Text-to-Image Diffusion Models Cannot Count, and Prompt Refinement Cannot Help

Generative modeling is widely regarded as one of the most essential problems in today's AI community, with text-to-image generation having gained unprecedented real-world impacts. Among various approaches, diffusion models have achieved remarkable success and have become the de facto solution for text-to-image generation. However, despite their impressive performance, these models exhibit fundamental limitations in adhering to numerical constraints in user instructions, frequently generating images with an incorrect number of objects.

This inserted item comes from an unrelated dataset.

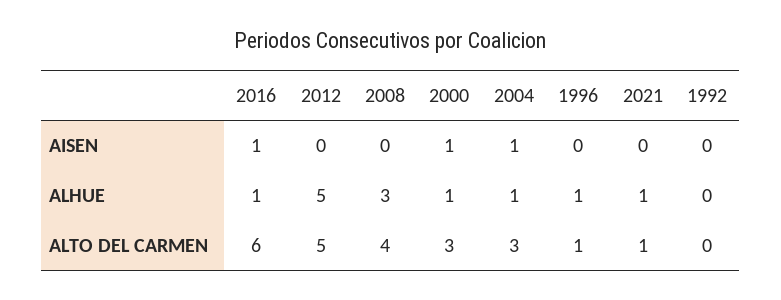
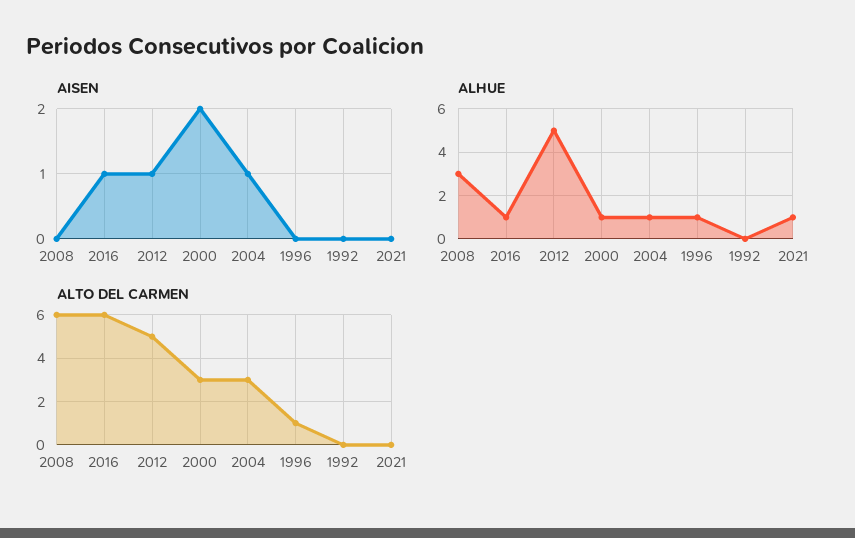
AISEN, 2012: 0 -> 1
AISEN, 2000: 1 -> 2
ALTO DEL CARMEN, 2008: 4 -> 6
ALTO DEL CARMEN, 2021: 1 -> 0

While several prior works have mentioned this issue, a comprehensive and rigorous evaluation of this limitation remains lacking. To address this gap, we introduce T2ICountBench, a novel benchmark designed to rigorously evaluate the counting ability of state-of-the-art text-to-image diffusion models. Our benchmark encompasses a diverse set of generative models, including both open-source and private systems. It explicitly isolates counting performance from other capabilities, provides structured difficulty levels, and incorporates human evaluations to ensure high reliability. Extensive evaluations with T2ICountBench reveal that all state-of-the-art diffusion models fail to generate the correct number of objects, with accuracy dropping significantly as the number of objects increases. Additionally, an exploratory study on prompt refinement demonstrates that such simple interventions generally do not improve counting accuracy. Our findings highlight the inherent challenges in numerical understanding within diffusion models and point to promising directions for future improvements.

翻译：生成建模被广泛视为当今人工智能领域最核心的问题之一，其中文本到图像生成已产生前所未有的现实影响。在各类方法中，扩散模型取得了显著成功，并已成为文本到图像生成的事实解决方案。然而，尽管其性能令人印象深刻，这些模型在遵循用户指令中的数值约束方面表现出根本性局限，常常生成物体数量错误的图像。虽然先前若干研究已提及此问题，但对此局限性的全面而严谨的评估仍然缺乏。为填补这一空白，我们提出了T2ICountBench——一个旨在严格评估最先进文本到图像扩散模型计数能力的新型基准。我们的基准涵盖了一系列多样化的生成模型，包括开源和私有系统。它明确将计数性能与其他能力分离，提供结构化的难度等级，并纳入人工评估以确保高可靠性。通过T2ICountBench的广泛评估表明，所有最先进的扩散模型均无法生成正确数量的物体，且准确率随物体数量增加而显著下降。此外，一项关于提示词优化的探索性研究表明，此类简单干预通常无法提升计数准确性。我们的研究结果凸显了扩散模型在数值理解方面的内在挑战，并指出了未来改进的潜在方向。